Kaempferol Attenuates ROS-Induced Hemolysis and the Molecular Mechanism of Its Induction of Apoptosis on Bladder Cancer

Abstract

Bladder cancer has become the most common malignant urinary carcinoma. Studies have shown that significant antioxidant and bladder cancer-fighting properties of several plant-based diets like Psidium guajava, ginger and amomum, are associated with their high kaempferol content. In this paper, we evaluated the antioxidant and anticancer activities of kaempferol and its mechanism of induction to apoptosis on bladder cancer cells. Our findings demonstrated that kaempferol showed an obvious radical scavenging activity in erythrocytes damaged by oxygen. Kaempferol promoted antioxidant enzymes, inhibited ROS generation and lipid peroxidation and finally prevented the occurrence of hemolysis. Additionally, kaempferol exhibited a strong inhibitory effect on bladder cancer cells and high safety on normal bladder cells. At the molecular level, kaempferol suppressed EJ bladder cancer cell proliferation by inhibiting the function of phosphorylated AKT (p-AKT), CyclinD1, CDK4, Bid, Mcl-1 and Bcl-xL, and promoting p-BRCA1, p-ATM, p53, p21, p38, Bax and Bid expression, and finally triggering apoptosis and S phase arrest. We found that Kaempferol exhibited strong anti-oxidant activity on erythrocyte and inhibitory effects on the growth of cancerous bladder cells through inducing apoptosis and S phase arrest. These findings suggested that kaempferol might be regarded as a bioactive food ingredient to prevent oxidative damage and treat bladder cancer.

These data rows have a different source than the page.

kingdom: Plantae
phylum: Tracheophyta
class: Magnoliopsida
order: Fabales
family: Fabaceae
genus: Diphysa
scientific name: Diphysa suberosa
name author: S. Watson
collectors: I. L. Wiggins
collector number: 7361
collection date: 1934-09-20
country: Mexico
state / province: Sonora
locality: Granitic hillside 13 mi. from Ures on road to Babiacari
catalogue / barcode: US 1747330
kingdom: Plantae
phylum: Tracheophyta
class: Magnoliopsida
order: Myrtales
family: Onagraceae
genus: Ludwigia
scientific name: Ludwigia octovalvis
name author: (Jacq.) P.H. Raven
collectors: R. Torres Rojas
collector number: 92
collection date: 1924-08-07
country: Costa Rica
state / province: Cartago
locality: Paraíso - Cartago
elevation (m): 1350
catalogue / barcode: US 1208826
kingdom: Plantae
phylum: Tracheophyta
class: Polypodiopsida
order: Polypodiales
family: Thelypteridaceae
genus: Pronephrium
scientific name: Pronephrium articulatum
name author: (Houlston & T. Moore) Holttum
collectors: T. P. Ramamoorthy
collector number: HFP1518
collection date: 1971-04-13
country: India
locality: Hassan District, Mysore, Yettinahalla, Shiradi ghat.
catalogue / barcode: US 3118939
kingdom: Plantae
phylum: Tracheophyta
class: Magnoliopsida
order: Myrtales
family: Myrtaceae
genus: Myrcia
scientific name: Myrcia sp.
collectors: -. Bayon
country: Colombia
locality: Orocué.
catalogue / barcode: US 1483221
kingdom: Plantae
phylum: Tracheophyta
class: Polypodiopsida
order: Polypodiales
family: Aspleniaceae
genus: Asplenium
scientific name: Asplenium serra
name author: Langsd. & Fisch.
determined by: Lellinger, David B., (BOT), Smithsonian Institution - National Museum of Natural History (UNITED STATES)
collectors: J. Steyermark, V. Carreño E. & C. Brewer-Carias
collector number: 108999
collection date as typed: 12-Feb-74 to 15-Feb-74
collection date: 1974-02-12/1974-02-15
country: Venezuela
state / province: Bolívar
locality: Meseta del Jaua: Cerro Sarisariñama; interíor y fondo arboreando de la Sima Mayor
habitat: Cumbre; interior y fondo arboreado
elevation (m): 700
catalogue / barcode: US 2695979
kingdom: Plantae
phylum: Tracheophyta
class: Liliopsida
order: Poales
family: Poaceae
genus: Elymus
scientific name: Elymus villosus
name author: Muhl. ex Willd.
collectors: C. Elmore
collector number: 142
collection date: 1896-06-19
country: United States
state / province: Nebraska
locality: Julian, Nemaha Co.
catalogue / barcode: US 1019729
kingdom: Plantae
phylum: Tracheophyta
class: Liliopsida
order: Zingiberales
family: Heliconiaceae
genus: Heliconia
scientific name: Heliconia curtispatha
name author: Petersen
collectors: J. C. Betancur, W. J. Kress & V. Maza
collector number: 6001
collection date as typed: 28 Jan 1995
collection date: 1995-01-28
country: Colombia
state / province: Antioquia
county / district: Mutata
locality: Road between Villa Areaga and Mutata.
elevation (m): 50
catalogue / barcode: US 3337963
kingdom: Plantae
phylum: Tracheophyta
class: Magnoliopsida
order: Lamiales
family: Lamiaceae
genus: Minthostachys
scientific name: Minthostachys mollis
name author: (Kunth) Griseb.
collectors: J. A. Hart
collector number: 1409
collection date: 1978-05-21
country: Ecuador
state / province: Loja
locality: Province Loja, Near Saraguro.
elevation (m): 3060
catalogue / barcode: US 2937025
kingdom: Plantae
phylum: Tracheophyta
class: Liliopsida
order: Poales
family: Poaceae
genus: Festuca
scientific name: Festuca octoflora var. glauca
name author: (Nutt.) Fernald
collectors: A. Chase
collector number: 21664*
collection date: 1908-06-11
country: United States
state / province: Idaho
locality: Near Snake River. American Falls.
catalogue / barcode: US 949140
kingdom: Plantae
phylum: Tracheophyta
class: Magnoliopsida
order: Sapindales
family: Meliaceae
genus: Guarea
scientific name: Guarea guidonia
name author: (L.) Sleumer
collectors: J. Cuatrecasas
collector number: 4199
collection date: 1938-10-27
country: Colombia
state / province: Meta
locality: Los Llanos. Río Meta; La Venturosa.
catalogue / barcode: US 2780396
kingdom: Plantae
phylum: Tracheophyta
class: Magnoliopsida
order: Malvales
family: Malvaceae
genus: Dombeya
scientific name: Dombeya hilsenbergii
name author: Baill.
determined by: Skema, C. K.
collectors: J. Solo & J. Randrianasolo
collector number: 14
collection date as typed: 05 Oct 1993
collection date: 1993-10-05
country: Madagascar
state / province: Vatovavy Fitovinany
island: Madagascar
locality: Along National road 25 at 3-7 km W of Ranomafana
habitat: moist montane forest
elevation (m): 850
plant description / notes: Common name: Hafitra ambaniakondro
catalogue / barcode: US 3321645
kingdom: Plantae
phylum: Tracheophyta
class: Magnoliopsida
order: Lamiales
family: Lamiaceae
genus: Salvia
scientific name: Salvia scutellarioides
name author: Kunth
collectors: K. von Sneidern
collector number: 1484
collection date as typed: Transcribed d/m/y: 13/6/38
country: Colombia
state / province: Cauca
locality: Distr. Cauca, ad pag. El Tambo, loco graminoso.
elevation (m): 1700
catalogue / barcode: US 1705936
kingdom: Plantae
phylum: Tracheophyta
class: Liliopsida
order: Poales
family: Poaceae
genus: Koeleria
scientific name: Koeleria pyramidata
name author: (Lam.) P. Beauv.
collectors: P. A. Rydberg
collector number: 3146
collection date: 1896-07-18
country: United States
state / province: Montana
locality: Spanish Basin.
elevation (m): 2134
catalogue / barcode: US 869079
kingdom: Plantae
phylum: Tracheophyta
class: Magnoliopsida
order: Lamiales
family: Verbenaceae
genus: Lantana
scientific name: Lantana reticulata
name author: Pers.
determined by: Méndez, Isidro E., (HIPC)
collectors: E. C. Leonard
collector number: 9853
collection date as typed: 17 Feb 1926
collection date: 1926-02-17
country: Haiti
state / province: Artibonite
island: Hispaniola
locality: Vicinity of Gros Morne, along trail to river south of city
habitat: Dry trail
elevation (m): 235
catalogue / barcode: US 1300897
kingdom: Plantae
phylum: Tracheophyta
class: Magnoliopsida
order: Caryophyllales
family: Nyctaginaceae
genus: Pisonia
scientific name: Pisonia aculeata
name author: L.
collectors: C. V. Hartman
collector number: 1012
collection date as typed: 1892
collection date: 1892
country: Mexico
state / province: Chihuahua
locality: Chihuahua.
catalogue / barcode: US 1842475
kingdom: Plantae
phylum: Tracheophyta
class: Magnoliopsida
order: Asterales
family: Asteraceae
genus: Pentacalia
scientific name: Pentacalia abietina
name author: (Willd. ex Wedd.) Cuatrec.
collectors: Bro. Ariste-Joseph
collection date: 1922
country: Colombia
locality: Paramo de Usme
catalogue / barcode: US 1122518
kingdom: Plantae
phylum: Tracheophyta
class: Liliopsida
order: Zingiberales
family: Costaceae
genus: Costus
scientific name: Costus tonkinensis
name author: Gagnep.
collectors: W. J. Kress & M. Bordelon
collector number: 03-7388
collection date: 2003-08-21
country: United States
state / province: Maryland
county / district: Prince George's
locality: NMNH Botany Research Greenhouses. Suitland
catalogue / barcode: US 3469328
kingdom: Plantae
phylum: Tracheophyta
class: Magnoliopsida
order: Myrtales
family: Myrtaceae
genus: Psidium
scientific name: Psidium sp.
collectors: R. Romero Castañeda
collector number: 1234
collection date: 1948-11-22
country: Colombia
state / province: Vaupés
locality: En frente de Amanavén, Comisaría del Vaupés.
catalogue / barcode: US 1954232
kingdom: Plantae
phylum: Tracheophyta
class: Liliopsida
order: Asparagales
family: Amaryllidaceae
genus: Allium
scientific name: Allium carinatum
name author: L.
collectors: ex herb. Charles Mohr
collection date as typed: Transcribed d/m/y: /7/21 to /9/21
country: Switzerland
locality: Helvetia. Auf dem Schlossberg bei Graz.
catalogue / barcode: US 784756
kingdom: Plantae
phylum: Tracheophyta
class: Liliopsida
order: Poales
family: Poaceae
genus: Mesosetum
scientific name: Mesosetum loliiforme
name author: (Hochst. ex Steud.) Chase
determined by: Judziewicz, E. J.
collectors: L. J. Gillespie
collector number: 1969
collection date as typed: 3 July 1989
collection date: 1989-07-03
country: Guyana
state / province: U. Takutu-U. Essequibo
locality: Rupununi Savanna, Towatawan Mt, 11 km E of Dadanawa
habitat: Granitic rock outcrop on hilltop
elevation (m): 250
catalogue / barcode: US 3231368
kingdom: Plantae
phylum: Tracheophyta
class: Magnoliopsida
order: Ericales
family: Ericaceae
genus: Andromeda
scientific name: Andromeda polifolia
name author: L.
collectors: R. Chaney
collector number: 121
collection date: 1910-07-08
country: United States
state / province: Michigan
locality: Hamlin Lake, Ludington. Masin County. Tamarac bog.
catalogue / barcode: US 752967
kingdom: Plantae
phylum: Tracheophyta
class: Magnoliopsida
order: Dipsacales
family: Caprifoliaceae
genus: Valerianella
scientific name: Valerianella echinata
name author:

Keywords: anti-bladder cancer cell activity; antioxidant activity; apoptosis; kaempferol; p53 pathway.

Figure 1

Chemical structure of kaempferol.

Figure 2

Protection of kaempferol against AAPH-induced oxidative damage. (A) Kaempferol inhibited AAPH-induced ROS generation in erythrocytes. (B) Kaempferol attenuated AAPH-induced MDA generation in erythrocytes. (C) Kaempferol enhanced AAPH-induced SOD activity in erythrocytes. (D) Kaempferol enhanced AAPH-induced GPx activity in erythrocytes. All data are expressed as means ± SD of triplicates. Means with different letters (a, b, c) are statistically different at p < 0.05 level.

Figure 3

Protective effects of kaempferol on the images of human erythrocytes by scanning electron microscopy. (A) Normal human erythrocytes. (B) Damaged erythrocytes by 100 mM AAPH alone for 2 h. (C) Pretreated erythrocytes with 80 μM kaempferol before erythrocytes were cultured with 100 mM AAPH for 2 h.

Figure 4

Protective effects of kaempferol on bladder cancer EJ cells. (A) The effects of kaempferol on the cell viability of an EJ cell and a normal bladder cell SV-HUC-1. (B) Morphological changes of EJ cells as examined by phase-contrast microscopy (magnification, 200×). (C) Kaempferol-induced S cell cycle arrest in EJ cells. Cell cycle distribution of EJ cells treated with kaempferol was analyzed by flow cytometric analysis. ∗ p < 0.05 versus the control.

Figure 5

The expression levels of signal protein in EJ cells treated with kaempferol by western blotting. (A) p-BRCA1, p-ATM, p-p53, and T-p53. (B) Bax, Bad, Bid, Mcl-1, and Bcl-xL. (C) Cyclin D1, CDK6, p27, p21, and p38. (D) Phosphorylated AKT (p-AKT) and total AKT (t-AKT). β-actin was used as the loading control. The protein expression levels are percentages of the control. Relative intensity was shown above each immunoblotted protein and condition. Representative images of three independent experiments are presented.

Figure 6

Proposed signaling pathway triggered by kaempferol in EJ cells.